## PROBLEM 1
Could you copy, word for word, the part of the cache invalidation article that opens with the words containing "The core problem" and closes with "Capture (CDC) solves."?
## PROBLEM 2
How does the article on CDC-based cache invalidation go on after its last line? Write the text that follows.

The core problem is one of information flow. The cache needs to react to state changes in the database, but it's fundamentally disconnected from the database's internal transaction log. What if we could tap directly into that log? This is precisely the problem that Change Data Capture (CDC) solves.

This article details the architecture and implementation of a production-grade, proactive cache invalidation system using a CDC pipeline. We will build a system that listens directly to changes in a PostgreSQL database and intelligently updates a Redis cache in near real-time, ensuring high data consistency across a distributed system.

The Architecture: An Event-Driven Invalidation Pipeline

Our architecture is composed of several key components working in concert:

  • PostgreSQL (Source of Truth): The primary database. We leverage its logical replication feature, which provides a stream of data changes from the Write-Ahead Log (WAL).
  • Debezium (The CDC Engine): A Kafka Connect connector that taps into PostgreSQL's logical replication slot, converts raw WAL changes into structured events, and publishes them to Kafka.
  • Apache Kafka (The Event Backbone): A durable, scalable, and ordered message broker that decouples the database from the cache invalidation logic. It acts as a resilient buffer for change events.
  • Go Invalidation Service (The Consumer): A custom microservice that consumes the change events from Kafka, deserializes them, and applies the necessary logic to invalidate or update keys in Redis.
  • Redis (The Distributed Cache): The high-performance key-value store that our applications read from.
  • Here's a high-level view of the data flow:

    mermaid
    flowchart TD
        A[Client Application] --> B(PostgreSQL)
        B -- WAL --> C{Debezium Connector}
        C -- Change Events --> D[(Kafka Cluster)]
        D -- Consumes Events --> E[Go Invalidation Service]
        E -- INVAL/SET --> F(Redis Cache)

## SUPPLIED DATA

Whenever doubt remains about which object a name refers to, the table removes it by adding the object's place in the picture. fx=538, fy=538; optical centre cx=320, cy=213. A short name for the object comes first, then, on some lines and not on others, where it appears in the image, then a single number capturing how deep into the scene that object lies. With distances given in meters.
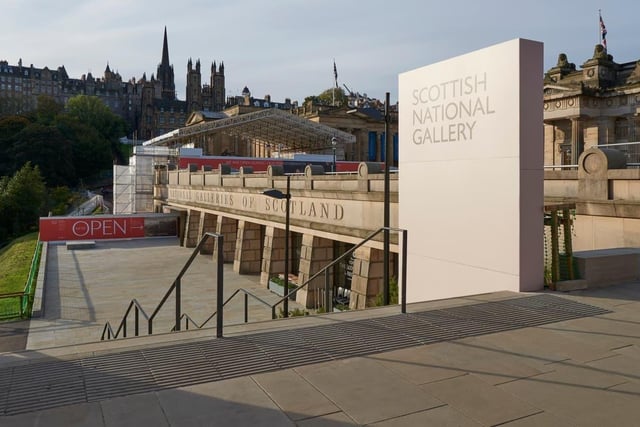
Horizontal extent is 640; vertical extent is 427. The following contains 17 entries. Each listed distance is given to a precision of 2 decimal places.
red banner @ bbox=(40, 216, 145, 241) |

## EXERCISE ANSWER 1
The core problem is one of information flow. The cache needs to react to state changes in the database, but it's fundamentally disconnected from the database's internal transaction log. What if we could tap directly into that log? This is precisely the problem that Change Data Capture (CDC) solves.

## EXERCISE ANSWER 2
        G[Other Microservices] --> F
    
        subgraph Kafka Connect
            C
        end

    This event-driven, asynchronous pipeline ensures that the service managing the cache is completely decoupled from the service that owns the data. It reacts to the effect (a data change) rather than being commanded by the cause (an application write).

    Step 1: Configuring the Debezium PostgreSQL Connector

    Assuming you have a Kafka Connect cluster running, the first step is to configure and deploy the Debezium connector. This is done via the Kafka Connect REST API. The configuration is critical for performance, data consistency, and correctness.

    First, ensure your PostgreSQL instance is configured for logical replication. In postgresql.conf:

    ini
    wal_level = logical
    max_wal_senders = 10
    max_replication_slots = 10

    And ensure the user Debezium will connect with has replication privileges:

    sql
    ALTER USER debezium_user WITH REPLICATION;

    Now, let's craft the connector configuration. We'll monitor a products table in a public schema.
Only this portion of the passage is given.